** Opening Data provided block **

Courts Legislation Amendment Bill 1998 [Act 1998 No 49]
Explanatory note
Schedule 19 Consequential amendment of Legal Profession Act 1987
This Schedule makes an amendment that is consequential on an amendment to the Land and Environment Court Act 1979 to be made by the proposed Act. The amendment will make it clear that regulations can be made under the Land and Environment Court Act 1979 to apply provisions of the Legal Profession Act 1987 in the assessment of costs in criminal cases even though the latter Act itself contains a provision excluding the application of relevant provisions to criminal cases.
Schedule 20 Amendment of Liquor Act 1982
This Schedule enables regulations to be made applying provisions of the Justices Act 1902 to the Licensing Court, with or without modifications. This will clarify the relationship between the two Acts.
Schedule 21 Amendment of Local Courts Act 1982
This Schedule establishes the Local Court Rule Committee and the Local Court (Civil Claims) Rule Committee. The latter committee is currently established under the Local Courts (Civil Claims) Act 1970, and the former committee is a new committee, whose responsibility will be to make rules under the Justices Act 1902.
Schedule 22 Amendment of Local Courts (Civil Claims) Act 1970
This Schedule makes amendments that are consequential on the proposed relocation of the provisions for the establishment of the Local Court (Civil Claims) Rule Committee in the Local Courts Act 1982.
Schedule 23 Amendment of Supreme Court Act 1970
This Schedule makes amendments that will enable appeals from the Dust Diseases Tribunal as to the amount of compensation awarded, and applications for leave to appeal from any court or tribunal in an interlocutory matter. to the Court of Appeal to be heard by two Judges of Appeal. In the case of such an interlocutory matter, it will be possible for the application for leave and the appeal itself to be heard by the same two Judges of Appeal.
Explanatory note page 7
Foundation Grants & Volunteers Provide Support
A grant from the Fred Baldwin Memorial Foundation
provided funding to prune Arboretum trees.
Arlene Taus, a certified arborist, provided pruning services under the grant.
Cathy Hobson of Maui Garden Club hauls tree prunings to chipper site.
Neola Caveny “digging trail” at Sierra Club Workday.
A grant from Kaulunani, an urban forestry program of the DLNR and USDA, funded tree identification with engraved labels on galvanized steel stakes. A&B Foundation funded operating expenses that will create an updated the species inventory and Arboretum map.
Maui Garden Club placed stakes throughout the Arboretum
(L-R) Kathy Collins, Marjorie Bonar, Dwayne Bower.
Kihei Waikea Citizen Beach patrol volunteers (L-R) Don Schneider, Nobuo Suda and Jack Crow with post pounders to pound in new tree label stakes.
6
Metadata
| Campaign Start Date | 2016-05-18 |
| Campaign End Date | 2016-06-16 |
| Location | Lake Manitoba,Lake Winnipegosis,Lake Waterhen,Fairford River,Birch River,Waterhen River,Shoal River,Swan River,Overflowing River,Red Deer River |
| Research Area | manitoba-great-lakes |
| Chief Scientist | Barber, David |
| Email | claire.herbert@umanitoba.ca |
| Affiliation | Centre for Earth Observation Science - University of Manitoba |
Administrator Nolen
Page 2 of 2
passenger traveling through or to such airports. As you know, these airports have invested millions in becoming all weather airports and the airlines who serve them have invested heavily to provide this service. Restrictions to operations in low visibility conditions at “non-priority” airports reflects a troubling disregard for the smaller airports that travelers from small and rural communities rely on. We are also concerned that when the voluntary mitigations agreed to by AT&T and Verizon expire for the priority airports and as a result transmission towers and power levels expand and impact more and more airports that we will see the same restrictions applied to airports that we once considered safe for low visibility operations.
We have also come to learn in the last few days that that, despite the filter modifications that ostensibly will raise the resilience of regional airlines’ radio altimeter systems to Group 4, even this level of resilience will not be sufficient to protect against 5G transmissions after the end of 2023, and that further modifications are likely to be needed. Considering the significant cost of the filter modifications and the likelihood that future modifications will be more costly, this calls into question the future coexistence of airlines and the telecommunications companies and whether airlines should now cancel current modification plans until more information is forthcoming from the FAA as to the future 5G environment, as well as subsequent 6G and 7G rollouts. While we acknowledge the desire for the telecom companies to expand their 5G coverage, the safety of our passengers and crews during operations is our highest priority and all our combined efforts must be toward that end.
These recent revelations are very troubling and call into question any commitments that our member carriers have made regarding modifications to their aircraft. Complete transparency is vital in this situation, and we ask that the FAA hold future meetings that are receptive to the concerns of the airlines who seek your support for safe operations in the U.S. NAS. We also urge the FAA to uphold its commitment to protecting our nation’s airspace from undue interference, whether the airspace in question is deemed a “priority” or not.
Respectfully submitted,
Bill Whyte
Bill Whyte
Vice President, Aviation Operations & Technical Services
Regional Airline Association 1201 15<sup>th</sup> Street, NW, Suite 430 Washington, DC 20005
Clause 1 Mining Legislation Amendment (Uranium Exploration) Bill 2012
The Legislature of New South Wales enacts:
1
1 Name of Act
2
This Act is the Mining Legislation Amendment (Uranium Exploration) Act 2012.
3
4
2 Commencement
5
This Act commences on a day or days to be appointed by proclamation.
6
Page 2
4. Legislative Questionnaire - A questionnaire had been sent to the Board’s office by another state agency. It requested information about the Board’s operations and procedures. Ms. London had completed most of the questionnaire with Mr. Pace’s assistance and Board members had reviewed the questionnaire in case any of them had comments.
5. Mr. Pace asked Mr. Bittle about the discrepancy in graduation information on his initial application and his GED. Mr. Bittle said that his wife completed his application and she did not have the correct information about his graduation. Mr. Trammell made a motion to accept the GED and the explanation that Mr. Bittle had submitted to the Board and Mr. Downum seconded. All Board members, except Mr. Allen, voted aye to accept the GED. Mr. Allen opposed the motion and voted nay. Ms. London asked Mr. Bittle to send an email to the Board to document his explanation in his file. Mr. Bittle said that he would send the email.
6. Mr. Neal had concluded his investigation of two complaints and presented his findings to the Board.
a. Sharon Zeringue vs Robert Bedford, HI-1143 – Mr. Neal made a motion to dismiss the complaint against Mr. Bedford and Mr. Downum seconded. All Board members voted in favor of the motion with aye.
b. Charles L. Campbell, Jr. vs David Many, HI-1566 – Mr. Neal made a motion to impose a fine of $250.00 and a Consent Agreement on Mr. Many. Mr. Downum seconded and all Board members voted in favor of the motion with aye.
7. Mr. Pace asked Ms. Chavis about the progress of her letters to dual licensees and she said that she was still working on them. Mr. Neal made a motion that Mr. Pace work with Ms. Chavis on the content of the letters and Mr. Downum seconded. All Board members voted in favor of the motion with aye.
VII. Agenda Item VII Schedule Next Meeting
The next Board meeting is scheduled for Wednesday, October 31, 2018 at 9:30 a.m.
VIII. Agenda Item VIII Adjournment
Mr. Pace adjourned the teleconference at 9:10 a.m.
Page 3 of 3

** Closing Data provided block **

**Exercise requirements**
Of all the entries above, retype exactly the lines from the line with "This Schedule makes amendments that are" to the line with "Schedule 23 Amendment", both included, and no others.

**Written solution**
This Schedule makes amendments that are consequential on the proposed relocation of the provisions for the establishment of the Local Court (Civil Claims) Rule Committee in the Local Courts Act 1982.
Schedule 23 Amendment of Supreme Court Act 1970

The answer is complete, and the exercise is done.